Amidst a dinkum welcome to Australia, at the start of a five-month "crusade for Christ," Evangelist Billy Graham was asked whether he thought his revival gatherings would have a lasting effect, responded with disarming realism: "The effects of a bath don't last long, but you need it, and it's good for you."

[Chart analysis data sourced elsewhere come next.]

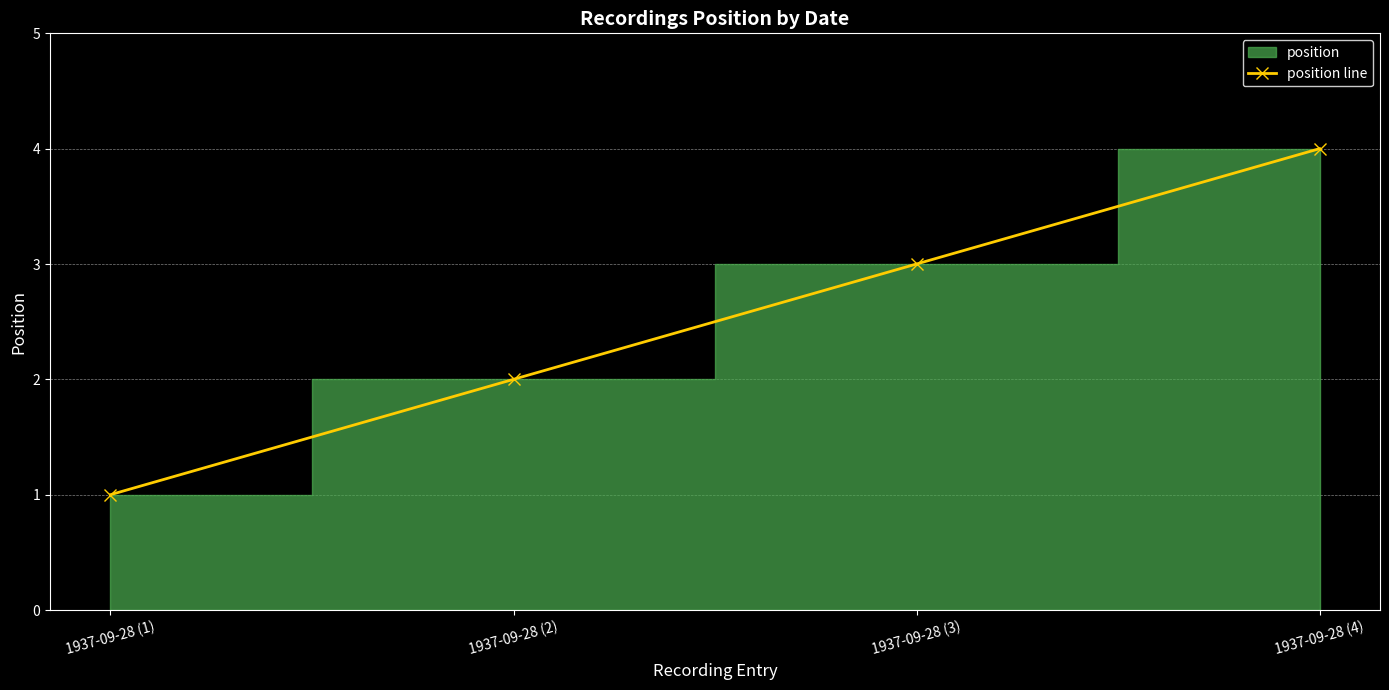

What is the sum of the values at 1937-09-28 (1) and 1937-09-28 (4)?

5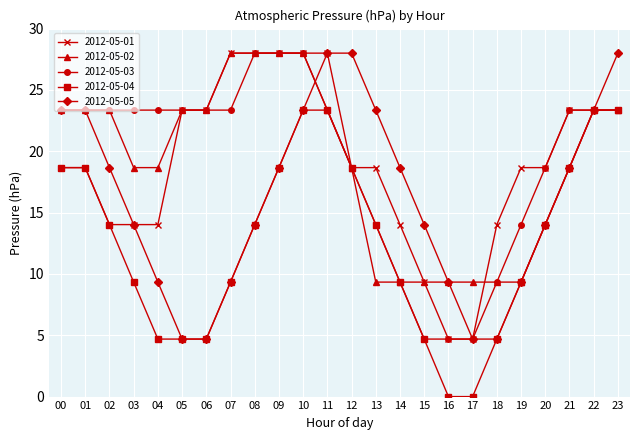

True or false: 2012-05-05 has a value of 28.0 at 12.

True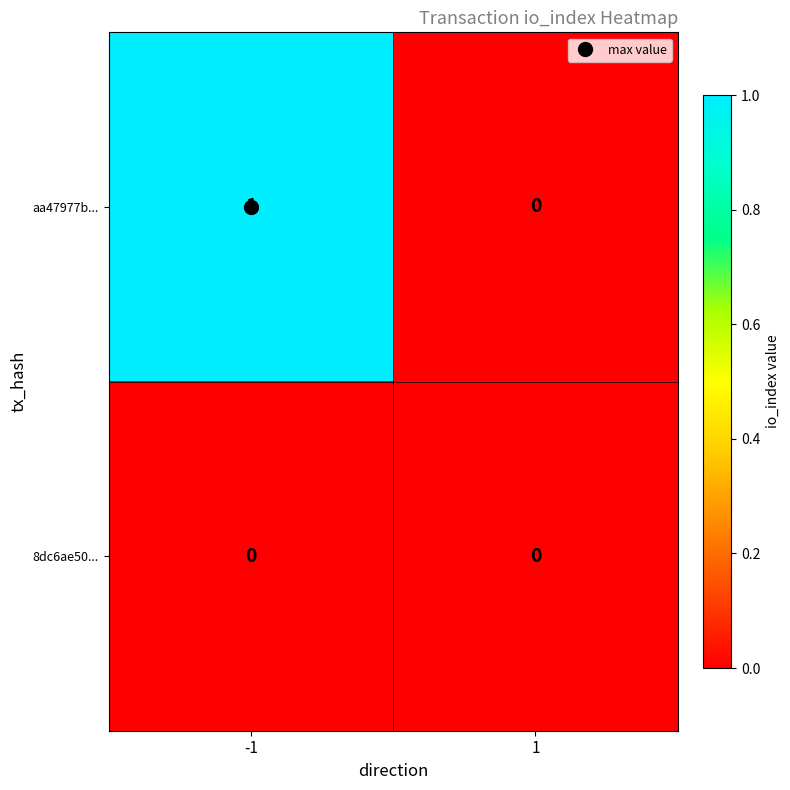

At -1, list the series in order from smallest to largest.

8dc6ae50..., aa47977b...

The U.S. Air Force popped a promotion list into the senatorial hopper, then waited for the what-for. On the roster: drawling Cinemactor and Reserve Colonel James (Strategic Air Command) Stewart, once refused promotion to brigadier general two years ago (TIME, Sept. 2, 1957) after Maine's Senator Margaret Chase Smith, herself a reserve lieutenant colonel with an administrative assistant hopeful of a star-sized Pentagon mobilization assignment, sounded off on War Hero Stewart's skimpy training record. Promising nothing, Colonel Smith still seemed a trifle dubious: "I don't think reserve promotions ought to be taken lightly as they sometimes are." But this time, the Air Force, convinced that Jimmy's training file was fat enough, resubmitted his name on a list with at least one name likely to escape senatorial veto: Arizona's jet-jockeying Republican Senator Barry Goldwater.
Driving home from a do at the home of a business comrade, the San Francisco Giants' Manager Bill Rigney steered off a true course. His car jumped the curb, hit a power pole. Score: a fractured collarbone and jaw for Bill, a broken hip, deep cuts on scalp and legs for wife Paula.